● Instruction
Across the entries, how many lines have the string "CORPORATION" in them? Reply with only a number.

Data extracted from a collection:
★ ★ ★ ★ ★
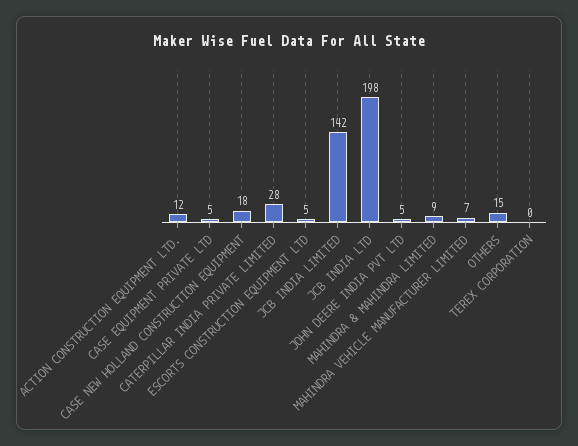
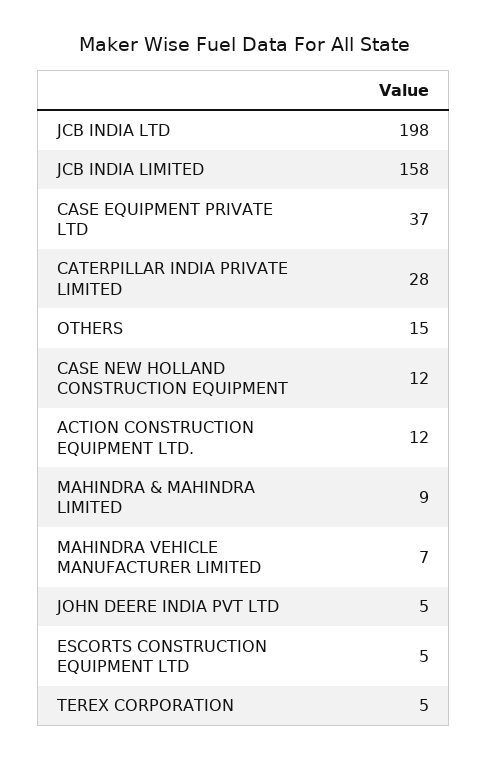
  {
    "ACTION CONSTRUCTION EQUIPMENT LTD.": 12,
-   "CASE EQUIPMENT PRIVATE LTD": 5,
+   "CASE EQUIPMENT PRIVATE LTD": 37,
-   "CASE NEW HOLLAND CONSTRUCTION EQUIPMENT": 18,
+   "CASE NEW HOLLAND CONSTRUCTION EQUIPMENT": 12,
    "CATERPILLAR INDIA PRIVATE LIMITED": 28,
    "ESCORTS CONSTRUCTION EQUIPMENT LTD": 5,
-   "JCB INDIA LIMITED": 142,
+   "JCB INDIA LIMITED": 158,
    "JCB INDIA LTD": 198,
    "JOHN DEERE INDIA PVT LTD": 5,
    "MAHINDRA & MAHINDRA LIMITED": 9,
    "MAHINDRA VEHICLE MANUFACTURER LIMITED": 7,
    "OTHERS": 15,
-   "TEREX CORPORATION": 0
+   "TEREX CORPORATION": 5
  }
★ ★ ★ ★ ★
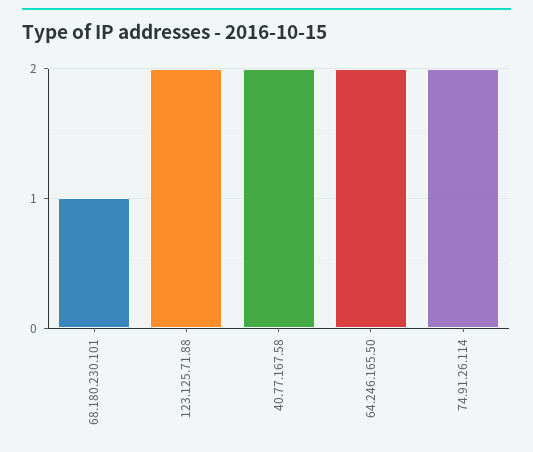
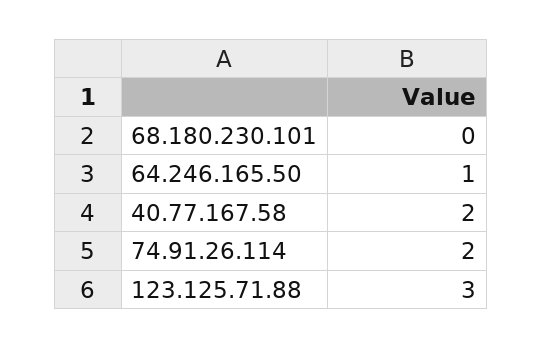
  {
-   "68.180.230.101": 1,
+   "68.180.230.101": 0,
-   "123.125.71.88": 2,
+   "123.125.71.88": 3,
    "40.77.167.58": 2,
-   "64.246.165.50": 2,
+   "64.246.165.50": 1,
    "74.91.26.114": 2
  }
★ ★ ★ ★ ★
● Response below
2